A complex of the purified protein and DNA was formed by mixing the two in 1:1.3 molar ratio at 4°C. A protein concentration of 5 mg/ml and a crystallisation drop size of 200 nL were used for all the initial crystallisation trials by sitting drop vapour diffusion method. Conditions of varying buffers, additives, precipitants, DNA substrates and temperatures were screened for crystallisation of LlaGI-DNA and LlaGIΔN-DNA complex. Crystals of LlaGI-DNA diffracted poorly. However, a crystal form of LlaGIΔN bound to a DNA substrate mimic (Supplementary Fig. 15) grown in 4 μL (1:1 of protein : reservoir buffer) hanging drops at 291 K by the vapour diffusion method diffracted better. The reservoir buffer contained 100 mM Tris-HCl pH 7.4, 20% w/v PEG 20,000, 4% w/v PEG 550 MME, and 150 to 250 mM sodium acetate. This condition was used to grow crystals of LlaGIΔN^Se-DNA. A 3.2 Å multi-wavelength anomalous data set was collected from one of these crystals at 100 K. The data was collected at I03 beamline, Diamond Light Source.

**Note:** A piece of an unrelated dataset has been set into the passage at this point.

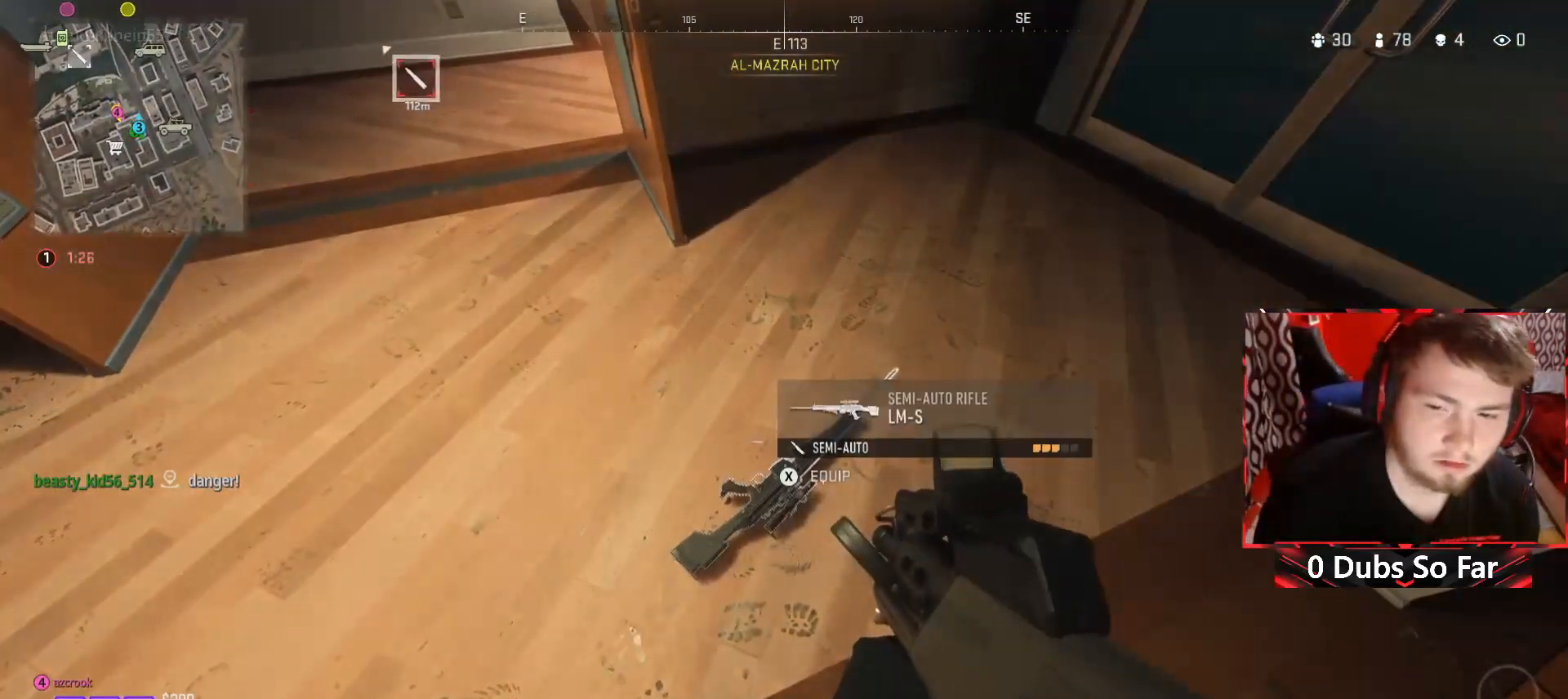
{"buttons": [], "left_stick": "down-right", "right_stick": "left", "events": [[183, "right_stick", "up-left"], [350, "left_stick", "down-right"], [483, "right_stick", "left"]]}
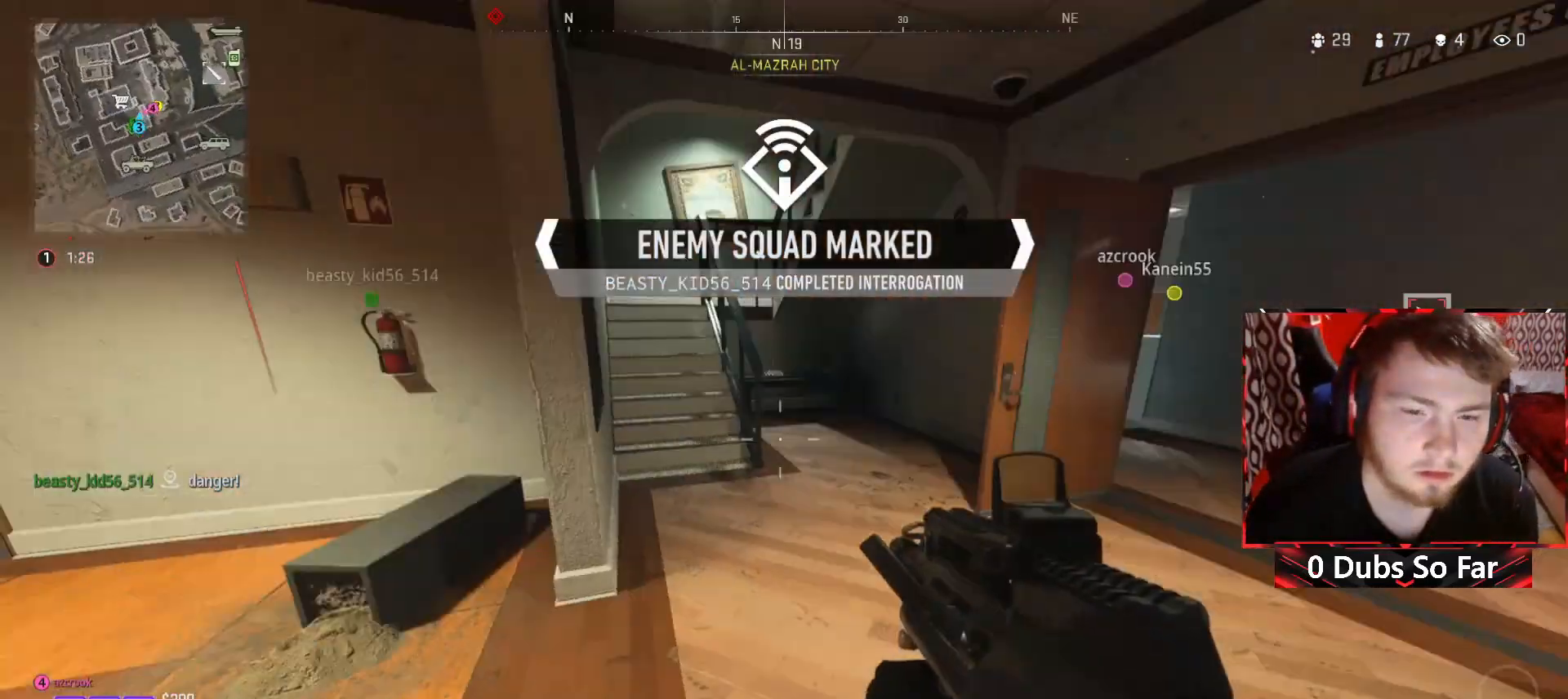
{"buttons": [], "left_stick": "right", "right_stick": "center", "events": [[117, "right_stick", "up-left"], [450, "right_stick", "center"], [483, "left_stick", "right"]]}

Structure solution of LlaGIΔN^Se-DNA

The data set was processed using XDS⁴⁷ and the intensities were scaled and merged using XSCALE,⁴⁷ and converted to structure factors using TRUNCATE⁴⁸ (Supplementary Table 2). LlaGIΔN^Se-DNA crystallised in the space group P2₁ and Matthews coefficient suggested two molecules in the asymmetric unit. Experimental phases to a resolution of 3.2 Å were determined by single-wavelength anomalous diffraction (SAD) method from the data collected at the peak wavelength of 0.9797 Å (Supplementary Table 2). The quality of the anomalous signal was good enough to obtain the substructure of 46 of the 58 selenomethionines in the asymmetric unit using ShelxD as implemented in the program PHASER-EP.⁴⁹ Phases were calculated by PHASER-EP. Density modification with solvent flattening and histogram matching was carried out using DM.⁵⁰ The quality of the map, though of medium resolution, was sufficiently good to visually identify the correct hand (Supplementary Fig. 15). The maps were visualized and model building carried out using COOT.⁵¹ Initial cycles of structure refinements were carried out by REFMAC5⁵² and subsequently by phenix.refine.⁵³ This map was used to manually build most of the structure of LlaGIΔN-DNA. This structure was used as a model to solve the structure of LlaBIII-DNA by molecular replacement.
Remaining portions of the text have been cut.